TEXTO DEL DOCUMENTO -
Mario Szichman
Para
Margot Carrillo Pimentel
Alexis Rojas
Luis Javier Hernández
Libertad León
Lucía Parra
Gustavo Reyes
Juan Joel Linares
Y Carmen Virginia Carrillo
Estoy trabajando en una novela que tiene como héroe a un viajero del
tiempo. Disfruto de sus peripecias mucho más que el mismo viajero. Una de las
preguntas inevitables que se formula el protagonista es la misma que enunciamos
la mayoría de los seres humanos ¿qué vida me hubiera gustado tener, en lugar de
ésta que estoy disfrutando o padeciendo?
Durante muchos años pensé que no cambiaría mi vida por nada. Me encanta
leer y escribir, y como le decía Balzac a George Sand, “La vida de escritor es
maravillosa: hace lo que le gusta, y además le pagan”.

REGISTROS -

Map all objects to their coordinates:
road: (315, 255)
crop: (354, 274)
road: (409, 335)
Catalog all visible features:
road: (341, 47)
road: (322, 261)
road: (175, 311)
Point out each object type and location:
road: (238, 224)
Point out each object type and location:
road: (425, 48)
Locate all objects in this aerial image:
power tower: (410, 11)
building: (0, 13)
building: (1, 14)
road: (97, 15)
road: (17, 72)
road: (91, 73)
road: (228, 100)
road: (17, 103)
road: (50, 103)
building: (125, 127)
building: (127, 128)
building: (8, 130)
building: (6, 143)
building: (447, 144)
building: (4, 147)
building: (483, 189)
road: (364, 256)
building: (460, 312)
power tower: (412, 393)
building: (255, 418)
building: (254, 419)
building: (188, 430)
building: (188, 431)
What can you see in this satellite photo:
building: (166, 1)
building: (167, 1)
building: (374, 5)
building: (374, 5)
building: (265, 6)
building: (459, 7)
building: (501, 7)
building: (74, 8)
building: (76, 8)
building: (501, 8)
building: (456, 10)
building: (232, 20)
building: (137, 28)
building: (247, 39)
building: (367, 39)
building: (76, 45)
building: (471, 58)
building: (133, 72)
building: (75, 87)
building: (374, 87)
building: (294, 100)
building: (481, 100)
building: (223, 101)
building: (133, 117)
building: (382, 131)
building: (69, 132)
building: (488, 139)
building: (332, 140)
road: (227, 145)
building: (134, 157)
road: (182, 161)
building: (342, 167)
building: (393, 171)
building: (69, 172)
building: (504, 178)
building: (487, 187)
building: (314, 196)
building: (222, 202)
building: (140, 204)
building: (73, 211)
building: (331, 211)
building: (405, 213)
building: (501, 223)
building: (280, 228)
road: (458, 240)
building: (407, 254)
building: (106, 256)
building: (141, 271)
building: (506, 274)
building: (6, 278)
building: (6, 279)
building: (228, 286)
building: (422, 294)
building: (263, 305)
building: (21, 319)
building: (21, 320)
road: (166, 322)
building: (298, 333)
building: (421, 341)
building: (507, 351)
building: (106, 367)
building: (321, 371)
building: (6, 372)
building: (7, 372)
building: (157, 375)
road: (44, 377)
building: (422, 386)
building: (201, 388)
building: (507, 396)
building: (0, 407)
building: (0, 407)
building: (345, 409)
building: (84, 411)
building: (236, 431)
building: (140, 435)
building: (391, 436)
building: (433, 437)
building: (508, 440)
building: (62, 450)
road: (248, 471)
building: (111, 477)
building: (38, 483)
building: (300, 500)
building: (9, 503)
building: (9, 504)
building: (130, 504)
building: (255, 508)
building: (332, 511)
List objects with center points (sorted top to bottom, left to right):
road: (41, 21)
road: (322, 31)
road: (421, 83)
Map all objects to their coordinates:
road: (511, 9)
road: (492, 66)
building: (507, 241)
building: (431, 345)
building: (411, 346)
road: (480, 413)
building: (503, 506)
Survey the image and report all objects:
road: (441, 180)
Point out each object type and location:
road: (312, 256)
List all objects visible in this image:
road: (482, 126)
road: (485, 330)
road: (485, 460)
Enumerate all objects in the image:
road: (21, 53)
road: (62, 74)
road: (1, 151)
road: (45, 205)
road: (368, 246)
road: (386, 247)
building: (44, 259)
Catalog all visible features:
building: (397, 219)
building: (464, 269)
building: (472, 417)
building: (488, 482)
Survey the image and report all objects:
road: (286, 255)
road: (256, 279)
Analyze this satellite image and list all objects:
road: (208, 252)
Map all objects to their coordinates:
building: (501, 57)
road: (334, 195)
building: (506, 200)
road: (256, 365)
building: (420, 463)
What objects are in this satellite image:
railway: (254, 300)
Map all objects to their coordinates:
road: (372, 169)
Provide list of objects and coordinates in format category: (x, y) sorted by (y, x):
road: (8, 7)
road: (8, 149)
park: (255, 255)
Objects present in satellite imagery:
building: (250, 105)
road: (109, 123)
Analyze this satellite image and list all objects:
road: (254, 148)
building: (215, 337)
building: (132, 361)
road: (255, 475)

TAREA 1 - Según el texto sobre la novela del viajero del tiempo, ¿qué le decía Balzac a George Sand?
TAREA 2 - Retoma el texto sobre la novela del viajero del tiempo y prosíguelo a partir de su última oración.

RESPUESTA 1 - Que la vida de escritor es maravillosa: hace lo que le gusta, y además le pagan.

RESPUESTA 2 -
Pero entre los años 1981 y 2000, pensé muchas veces que mi vida como
escritor hubiera sido más gratificante y rentable de haber contado con una
imprenta, o con una editorial propia. Recuerdo a Bernardo Kordon, un novelista
que no ha recibido todavía el sitial merecido en la literatura argentina, me
contó que empezó a escribir porque su padre tenía una imprenta donde fabricaba
almanaques. Obviamente, había un período en que la imprenta del padre estaba
ociosa. Por lo tanto, Kordon decidió usarla para publicar sus obras de ficción,
primero cuentos, después novelas. Así inició su carrera de escritor.
Balzac fue dueño de una imprenta durante algún tiempo. Fracasó como
empresario, pero triunfó como novelista. Pudo conocer al dedillo todo el
proceso de la confección y publicación de un libro, y eso se refleja en su
mejor novela: Ilusiones Perdidas.
Mark Twain también quiso probar fortuna como editor de libros, y la aventura
derivó en otro estrepitoso fiasco. Pero, como siempre ocurre con los artistas
talentosos, la experiencia redituó beneficios. Al menos benefició a los
lectores. Desesperado por la falta de dinero, Mark Twain produjo textos
admirables, algunos, de un terrible pesimismo, como The Mysterious Stranger, describiendo varias visitas del diablo a
la tierra. (Por uno de esos caprichos del destino, la novela fue publicada seis
años después de la muerte del autor).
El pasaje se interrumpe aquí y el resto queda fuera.